■ **WORK TO BE COMPLETED**:
Using the data beneath this instruction, retype only the lines from the one that contains "承诺投资项目和超募资金" down to the one that contains "## 🔍 Technical Details", both included, exactly as they appear.

BEGIN RECORDS SHOWN

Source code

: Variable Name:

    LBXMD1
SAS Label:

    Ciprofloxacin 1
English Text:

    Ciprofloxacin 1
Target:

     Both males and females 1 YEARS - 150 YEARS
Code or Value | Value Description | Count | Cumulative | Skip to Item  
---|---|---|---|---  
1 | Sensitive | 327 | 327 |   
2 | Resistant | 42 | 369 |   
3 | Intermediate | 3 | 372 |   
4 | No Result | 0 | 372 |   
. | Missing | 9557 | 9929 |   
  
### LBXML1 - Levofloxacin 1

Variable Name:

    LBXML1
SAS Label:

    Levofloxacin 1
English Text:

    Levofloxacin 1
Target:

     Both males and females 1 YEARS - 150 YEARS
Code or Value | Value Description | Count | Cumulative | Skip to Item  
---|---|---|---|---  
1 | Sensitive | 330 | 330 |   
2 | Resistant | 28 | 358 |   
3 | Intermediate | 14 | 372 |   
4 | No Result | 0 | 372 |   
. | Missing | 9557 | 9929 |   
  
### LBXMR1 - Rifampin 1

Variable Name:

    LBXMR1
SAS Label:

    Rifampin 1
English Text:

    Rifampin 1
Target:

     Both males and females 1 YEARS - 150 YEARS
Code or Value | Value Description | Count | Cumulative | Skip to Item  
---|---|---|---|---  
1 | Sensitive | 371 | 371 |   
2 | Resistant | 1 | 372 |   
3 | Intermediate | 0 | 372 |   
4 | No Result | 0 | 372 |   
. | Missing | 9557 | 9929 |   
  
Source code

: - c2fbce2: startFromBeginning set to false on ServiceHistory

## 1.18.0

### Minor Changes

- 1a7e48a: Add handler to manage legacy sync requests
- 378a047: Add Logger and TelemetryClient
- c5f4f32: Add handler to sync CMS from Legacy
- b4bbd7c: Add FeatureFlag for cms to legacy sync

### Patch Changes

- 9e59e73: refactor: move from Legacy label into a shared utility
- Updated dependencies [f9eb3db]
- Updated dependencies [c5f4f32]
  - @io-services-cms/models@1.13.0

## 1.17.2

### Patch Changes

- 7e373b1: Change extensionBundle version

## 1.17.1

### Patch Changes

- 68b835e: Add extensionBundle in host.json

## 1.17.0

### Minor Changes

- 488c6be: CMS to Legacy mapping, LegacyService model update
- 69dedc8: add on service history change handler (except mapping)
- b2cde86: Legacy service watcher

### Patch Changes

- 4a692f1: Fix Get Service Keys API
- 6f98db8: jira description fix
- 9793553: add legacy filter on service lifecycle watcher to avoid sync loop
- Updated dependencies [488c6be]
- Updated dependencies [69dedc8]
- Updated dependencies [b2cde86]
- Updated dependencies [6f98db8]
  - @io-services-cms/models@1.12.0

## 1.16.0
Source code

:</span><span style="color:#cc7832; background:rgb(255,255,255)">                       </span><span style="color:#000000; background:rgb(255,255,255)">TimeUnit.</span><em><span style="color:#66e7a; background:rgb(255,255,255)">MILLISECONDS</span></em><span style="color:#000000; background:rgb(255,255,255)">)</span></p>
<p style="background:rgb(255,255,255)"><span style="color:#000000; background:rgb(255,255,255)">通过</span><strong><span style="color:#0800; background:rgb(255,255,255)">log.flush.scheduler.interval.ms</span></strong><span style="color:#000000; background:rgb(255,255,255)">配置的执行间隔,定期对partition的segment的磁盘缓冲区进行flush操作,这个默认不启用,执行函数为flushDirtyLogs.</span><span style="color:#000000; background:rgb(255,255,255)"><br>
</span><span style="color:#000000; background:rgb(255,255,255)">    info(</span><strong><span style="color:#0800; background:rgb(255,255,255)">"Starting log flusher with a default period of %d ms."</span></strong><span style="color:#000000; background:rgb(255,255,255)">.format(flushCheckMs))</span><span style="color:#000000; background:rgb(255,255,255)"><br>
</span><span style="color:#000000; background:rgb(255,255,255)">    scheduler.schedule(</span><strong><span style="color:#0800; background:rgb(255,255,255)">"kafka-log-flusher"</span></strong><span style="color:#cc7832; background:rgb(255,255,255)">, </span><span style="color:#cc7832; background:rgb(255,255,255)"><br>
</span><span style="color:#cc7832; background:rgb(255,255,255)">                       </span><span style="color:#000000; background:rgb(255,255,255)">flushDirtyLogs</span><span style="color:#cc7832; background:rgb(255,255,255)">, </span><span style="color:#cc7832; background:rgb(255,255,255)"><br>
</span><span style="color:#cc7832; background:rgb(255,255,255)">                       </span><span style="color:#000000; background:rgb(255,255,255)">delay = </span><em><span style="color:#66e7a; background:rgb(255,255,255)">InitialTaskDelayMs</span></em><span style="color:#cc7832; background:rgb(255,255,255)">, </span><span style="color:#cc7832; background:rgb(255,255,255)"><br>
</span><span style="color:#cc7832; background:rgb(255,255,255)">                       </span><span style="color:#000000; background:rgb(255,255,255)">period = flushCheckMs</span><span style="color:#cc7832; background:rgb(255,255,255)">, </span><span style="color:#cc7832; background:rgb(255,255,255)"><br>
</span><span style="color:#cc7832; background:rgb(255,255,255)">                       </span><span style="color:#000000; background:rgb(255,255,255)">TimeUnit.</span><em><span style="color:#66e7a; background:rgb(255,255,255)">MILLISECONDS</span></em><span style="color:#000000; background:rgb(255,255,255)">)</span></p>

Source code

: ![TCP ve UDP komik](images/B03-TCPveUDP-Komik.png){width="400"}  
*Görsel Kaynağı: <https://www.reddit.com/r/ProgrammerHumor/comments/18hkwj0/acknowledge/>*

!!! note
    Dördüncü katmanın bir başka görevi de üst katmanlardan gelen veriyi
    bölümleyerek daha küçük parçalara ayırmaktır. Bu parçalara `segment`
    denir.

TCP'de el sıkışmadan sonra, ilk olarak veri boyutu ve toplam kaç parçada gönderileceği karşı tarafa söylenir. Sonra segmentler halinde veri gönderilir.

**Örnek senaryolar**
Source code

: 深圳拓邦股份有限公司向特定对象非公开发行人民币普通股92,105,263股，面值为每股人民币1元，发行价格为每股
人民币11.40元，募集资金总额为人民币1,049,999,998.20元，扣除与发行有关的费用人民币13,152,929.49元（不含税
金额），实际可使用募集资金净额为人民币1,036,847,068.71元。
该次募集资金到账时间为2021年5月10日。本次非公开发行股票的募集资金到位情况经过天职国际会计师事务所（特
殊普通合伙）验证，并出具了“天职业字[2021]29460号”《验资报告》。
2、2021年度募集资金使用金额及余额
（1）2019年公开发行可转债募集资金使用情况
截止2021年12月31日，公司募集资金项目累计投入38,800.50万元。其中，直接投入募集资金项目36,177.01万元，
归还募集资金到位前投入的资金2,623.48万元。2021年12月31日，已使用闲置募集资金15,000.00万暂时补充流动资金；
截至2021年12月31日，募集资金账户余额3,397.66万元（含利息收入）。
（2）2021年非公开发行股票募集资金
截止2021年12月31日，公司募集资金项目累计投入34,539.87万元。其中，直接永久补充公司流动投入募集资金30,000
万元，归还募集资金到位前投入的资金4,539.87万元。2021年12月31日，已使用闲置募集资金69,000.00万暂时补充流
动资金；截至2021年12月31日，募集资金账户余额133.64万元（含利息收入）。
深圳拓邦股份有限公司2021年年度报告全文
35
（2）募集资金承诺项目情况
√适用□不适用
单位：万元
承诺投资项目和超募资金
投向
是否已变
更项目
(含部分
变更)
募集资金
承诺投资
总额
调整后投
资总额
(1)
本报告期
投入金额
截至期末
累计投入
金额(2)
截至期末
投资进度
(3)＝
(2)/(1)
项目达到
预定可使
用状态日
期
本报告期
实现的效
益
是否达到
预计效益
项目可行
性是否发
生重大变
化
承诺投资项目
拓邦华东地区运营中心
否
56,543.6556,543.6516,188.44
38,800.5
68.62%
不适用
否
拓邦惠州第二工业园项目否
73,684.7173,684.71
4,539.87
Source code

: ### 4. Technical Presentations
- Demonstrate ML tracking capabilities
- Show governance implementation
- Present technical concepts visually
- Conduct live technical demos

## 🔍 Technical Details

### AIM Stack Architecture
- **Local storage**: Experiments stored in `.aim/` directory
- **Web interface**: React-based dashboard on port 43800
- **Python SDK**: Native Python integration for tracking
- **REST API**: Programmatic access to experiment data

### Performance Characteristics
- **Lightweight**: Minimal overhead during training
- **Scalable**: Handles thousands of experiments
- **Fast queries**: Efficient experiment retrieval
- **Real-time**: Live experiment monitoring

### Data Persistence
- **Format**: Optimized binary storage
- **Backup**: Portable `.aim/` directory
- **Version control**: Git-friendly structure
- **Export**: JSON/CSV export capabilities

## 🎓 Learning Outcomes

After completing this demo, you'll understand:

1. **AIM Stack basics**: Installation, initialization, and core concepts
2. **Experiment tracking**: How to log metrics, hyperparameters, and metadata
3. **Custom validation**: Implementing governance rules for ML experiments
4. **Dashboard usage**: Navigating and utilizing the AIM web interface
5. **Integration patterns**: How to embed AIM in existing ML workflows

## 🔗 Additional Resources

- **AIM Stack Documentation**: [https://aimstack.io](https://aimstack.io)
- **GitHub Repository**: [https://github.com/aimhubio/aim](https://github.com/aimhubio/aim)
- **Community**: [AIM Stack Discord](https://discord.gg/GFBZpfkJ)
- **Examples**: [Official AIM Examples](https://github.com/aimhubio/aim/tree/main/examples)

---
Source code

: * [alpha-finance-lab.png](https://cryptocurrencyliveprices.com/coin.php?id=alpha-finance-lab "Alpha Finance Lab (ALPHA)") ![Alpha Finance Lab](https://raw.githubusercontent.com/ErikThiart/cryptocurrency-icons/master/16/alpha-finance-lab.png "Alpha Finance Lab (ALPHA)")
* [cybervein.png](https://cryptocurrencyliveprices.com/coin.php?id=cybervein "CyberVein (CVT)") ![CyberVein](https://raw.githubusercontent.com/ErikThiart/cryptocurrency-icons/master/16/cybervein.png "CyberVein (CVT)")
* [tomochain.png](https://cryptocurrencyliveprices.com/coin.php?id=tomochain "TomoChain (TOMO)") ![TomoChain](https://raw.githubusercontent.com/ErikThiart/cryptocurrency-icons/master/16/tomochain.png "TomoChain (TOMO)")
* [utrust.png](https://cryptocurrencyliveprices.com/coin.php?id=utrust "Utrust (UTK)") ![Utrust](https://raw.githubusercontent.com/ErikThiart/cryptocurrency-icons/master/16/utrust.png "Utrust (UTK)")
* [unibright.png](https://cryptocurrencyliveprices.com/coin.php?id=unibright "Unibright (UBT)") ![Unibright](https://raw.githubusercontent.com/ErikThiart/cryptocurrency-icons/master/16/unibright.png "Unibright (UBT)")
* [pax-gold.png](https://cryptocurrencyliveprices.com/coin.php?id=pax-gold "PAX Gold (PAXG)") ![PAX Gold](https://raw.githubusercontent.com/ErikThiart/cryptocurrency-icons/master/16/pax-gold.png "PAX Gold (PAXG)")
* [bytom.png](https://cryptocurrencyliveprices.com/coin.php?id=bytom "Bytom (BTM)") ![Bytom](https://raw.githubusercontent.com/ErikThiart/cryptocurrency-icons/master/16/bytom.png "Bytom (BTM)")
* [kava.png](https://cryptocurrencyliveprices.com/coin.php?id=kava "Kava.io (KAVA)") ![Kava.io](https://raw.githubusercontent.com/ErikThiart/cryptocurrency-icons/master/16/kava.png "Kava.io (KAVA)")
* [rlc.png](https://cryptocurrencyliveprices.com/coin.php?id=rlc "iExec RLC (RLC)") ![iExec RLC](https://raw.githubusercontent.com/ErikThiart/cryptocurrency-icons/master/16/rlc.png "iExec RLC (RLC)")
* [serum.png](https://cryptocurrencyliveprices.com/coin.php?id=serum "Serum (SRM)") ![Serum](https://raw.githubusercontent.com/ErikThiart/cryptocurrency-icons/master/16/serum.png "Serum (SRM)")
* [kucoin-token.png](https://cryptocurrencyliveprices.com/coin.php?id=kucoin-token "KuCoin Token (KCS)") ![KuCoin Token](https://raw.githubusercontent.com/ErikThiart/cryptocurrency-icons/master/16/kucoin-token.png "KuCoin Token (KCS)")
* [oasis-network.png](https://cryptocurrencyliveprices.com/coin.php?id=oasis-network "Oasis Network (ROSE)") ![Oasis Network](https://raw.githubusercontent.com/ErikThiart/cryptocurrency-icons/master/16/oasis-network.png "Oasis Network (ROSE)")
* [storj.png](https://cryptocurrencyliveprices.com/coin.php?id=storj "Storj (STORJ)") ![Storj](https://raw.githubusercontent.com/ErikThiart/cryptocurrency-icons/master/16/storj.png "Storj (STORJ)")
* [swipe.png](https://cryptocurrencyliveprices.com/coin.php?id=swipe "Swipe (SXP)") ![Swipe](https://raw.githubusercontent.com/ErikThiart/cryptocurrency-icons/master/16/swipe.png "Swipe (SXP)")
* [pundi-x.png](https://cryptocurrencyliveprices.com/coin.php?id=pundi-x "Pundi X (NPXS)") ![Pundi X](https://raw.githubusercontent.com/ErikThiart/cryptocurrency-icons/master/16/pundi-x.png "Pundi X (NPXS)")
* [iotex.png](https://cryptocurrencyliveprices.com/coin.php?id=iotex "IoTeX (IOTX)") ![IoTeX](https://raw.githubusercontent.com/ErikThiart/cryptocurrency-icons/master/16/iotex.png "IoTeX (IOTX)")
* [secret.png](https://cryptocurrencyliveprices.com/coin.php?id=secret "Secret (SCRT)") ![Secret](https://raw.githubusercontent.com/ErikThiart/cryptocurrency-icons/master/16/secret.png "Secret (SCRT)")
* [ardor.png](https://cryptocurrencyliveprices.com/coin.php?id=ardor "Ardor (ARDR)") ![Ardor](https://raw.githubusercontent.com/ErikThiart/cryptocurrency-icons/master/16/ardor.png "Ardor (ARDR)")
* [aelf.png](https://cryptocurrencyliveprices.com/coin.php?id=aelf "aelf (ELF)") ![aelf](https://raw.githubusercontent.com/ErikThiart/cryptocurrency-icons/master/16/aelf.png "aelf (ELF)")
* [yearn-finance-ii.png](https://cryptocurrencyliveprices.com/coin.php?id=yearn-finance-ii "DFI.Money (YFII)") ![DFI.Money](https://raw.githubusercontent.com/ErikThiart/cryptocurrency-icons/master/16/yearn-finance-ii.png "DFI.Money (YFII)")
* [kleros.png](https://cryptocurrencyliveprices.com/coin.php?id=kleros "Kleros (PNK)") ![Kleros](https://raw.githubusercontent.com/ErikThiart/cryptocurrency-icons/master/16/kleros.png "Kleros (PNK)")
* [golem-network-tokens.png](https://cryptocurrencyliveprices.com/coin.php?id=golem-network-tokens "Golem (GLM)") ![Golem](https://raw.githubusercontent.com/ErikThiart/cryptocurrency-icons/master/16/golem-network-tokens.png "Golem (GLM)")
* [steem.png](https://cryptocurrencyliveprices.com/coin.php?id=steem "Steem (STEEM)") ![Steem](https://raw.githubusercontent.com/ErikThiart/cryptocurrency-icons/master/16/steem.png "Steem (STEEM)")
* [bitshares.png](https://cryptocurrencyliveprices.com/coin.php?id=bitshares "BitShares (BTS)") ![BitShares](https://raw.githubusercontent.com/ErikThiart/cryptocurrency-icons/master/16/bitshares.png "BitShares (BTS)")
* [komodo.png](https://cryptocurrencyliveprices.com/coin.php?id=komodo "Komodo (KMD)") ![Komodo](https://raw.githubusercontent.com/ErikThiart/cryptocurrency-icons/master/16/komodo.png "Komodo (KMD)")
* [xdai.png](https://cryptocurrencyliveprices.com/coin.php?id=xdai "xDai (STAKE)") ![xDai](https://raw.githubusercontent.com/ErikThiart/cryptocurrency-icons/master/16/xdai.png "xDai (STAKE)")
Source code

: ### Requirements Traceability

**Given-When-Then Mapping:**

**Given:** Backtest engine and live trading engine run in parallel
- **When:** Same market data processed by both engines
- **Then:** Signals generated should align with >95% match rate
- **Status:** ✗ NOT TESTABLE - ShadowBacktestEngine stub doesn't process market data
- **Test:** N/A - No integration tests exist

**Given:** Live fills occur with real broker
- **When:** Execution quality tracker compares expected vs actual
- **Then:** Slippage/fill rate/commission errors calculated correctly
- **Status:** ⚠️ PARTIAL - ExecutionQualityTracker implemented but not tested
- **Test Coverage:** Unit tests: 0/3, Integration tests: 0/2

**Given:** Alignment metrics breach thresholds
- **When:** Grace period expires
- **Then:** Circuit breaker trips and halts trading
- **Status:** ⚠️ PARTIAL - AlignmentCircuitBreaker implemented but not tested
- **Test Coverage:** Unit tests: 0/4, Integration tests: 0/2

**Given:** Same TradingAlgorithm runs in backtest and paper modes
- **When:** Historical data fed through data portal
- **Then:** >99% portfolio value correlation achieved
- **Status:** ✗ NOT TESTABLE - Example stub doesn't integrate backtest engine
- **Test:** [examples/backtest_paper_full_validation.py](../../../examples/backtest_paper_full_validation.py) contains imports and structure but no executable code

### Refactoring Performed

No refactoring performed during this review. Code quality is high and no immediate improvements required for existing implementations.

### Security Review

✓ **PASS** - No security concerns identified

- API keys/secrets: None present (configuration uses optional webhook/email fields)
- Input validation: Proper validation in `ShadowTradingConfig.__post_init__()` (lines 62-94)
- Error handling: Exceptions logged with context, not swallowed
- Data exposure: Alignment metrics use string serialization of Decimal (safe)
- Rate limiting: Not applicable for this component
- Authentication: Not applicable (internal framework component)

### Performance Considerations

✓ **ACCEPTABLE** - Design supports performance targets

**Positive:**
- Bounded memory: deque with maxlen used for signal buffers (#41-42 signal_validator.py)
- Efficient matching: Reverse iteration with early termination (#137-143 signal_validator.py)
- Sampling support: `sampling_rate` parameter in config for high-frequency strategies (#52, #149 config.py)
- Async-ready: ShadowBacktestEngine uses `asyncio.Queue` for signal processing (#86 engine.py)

END RECORDS SHOWN

■ **TASK SOLUTION**:
承诺投资项目和超募资金
投向
是否已变
更项目
(含部分
变更)
募集资金
承诺投资
总额
调整后投
资总额
(1)
本报告期
投入金额
截至期末
累计投入
金额(2)
截至期末
投资进度
(3)＝
(2)/(1)
项目达到
预定可使
用状态日
期
本报告期
实现的效
益
是否达到
预计效益
项目可行
性是否发
生重大变
化
承诺投资项目
拓邦华东地区运营中心
否
56,543.6556,543.6516,188.44
38,800.5
68.62%
不适用
否
拓邦惠州第二工业园项目否
73,684.7173,684.71
4,539.87
Source code

: ### 4. Technical Presentations
- Demonstrate ML tracking capabilities
- Show governance implementation
- Present technical concepts visually
- Conduct live technical demos

## 🔍 Technical Details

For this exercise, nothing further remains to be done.